-- Action item --
I would like you to transcribe all of the data exactly.

-- Given data --
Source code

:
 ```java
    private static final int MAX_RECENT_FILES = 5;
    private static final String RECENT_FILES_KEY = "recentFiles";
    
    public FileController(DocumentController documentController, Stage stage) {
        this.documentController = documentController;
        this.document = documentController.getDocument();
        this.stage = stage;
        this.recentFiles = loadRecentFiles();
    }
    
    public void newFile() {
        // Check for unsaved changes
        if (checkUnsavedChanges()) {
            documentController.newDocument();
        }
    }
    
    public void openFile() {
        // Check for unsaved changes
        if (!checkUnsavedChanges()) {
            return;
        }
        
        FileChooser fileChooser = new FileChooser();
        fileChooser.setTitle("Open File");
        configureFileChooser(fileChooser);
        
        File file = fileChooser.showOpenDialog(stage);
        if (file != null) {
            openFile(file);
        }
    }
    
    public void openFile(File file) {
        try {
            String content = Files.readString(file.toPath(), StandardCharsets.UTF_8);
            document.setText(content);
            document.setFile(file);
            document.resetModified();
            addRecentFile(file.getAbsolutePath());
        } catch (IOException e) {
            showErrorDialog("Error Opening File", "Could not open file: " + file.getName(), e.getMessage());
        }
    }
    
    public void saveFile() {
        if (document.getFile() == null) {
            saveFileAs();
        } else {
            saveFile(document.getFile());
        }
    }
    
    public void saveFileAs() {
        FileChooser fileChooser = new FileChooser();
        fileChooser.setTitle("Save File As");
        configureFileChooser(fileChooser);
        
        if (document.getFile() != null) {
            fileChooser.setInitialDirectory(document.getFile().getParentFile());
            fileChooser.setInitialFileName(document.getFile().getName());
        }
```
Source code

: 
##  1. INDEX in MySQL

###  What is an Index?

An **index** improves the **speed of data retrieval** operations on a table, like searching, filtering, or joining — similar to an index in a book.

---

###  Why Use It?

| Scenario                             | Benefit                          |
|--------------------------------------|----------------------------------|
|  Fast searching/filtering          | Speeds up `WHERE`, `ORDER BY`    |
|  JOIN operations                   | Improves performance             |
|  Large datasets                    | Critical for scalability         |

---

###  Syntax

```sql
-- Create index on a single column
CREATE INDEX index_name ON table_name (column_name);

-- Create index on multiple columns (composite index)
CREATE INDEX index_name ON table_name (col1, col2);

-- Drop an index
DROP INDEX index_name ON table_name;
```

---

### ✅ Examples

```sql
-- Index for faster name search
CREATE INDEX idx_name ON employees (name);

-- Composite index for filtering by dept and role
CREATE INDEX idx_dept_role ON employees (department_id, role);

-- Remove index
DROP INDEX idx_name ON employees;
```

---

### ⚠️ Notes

-- Written response --
Source code

:
 ```java
    private static final int MAX_RECENT_FILES = 5;
    private static final String RECENT_FILES_KEY = "recentFiles";
    
    public FileController(DocumentController documentController, Stage stage) {
        this.documentController = documentController;
        this.document = documentController.getDocument();
        this.stage = stage;
        this.recentFiles = loadRecentFiles();
    }
    
    public void newFile() {
        // Check for unsaved changes
        if (checkUnsavedChanges()) {
            documentController.newDocument();
        }
    }
    
    public void openFile() {
        // Check for unsaved changes
        if (!checkUnsavedChanges()) {
            return;
        }
        
        FileChooser fileChooser = new FileChooser();
        fileChooser.setTitle("Open File");
        configureFileChooser(fileChooser);
        
        File file = fileChooser.showOpenDialog(stage);
        if (file != null) {
            openFile(file);
        }
    }
    
    public void openFile(File file) {
        try {
            String content = Files.readString(file.toPath(), StandardCharsets.UTF_8);
            document.setText(content);
            document.setFile(file);
            document.resetModified();
            addRecentFile(file.getAbsolutePath());
        } catch (IOException e) {
            showErrorDialog("Error Opening File", "Could not open file: " + file.getName(), e.getMessage());
        }
    }
    
    public void saveFile() {
        if (document.getFile() == null) {
            saveFileAs();
        } else {
            saveFile(document.getFile());
        }
    }
    
    public void saveFileAs() {
        FileChooser fileChooser = new FileChooser();
        fileChooser.setTitle("Save File As");
        configureFileChooser(fileChooser);
        
        if (document.getFile() != null) {
            fileChooser.setInitialDirectory(document.getFile().getParentFile());
            fileChooser.setInitialFileName(document.getFile().getName());
        }
```
Source code

: 
##  1. INDEX in MySQL

###  What is an Index?

An **index** improves the **speed of data retrieval** operations on a table, like searching, filtering, or joining — similar to an index in a book.

---

###  Why Use It?

| Scenario                             | Benefit                          |
|--------------------------------------|----------------------------------|
|  Fast searching/filtering          | Speeds up `WHERE`, `ORDER BY`    |
|  JOIN operations                   | Improves performance             |
|  Large datasets                    | Critical for scalability         |

---

###  Syntax

```sql
-- Create index on a single column
CREATE INDEX index_name ON table_name (column_name);

-- Create index on multiple columns (composite index)
CREATE INDEX index_name ON table_name (col1, col2);

-- Drop an index
DROP INDEX index_name ON table_name;
```

---

### ✅ Examples

```sql
-- Index for faster name search
CREATE INDEX idx_name ON employees (name);

-- Composite index for filtering by dept and role
CREATE INDEX idx_dept_role ON employees (department_id, role);

-- Remove index
DROP INDEX idx_name ON employees;
```

---

### ⚠️ Notes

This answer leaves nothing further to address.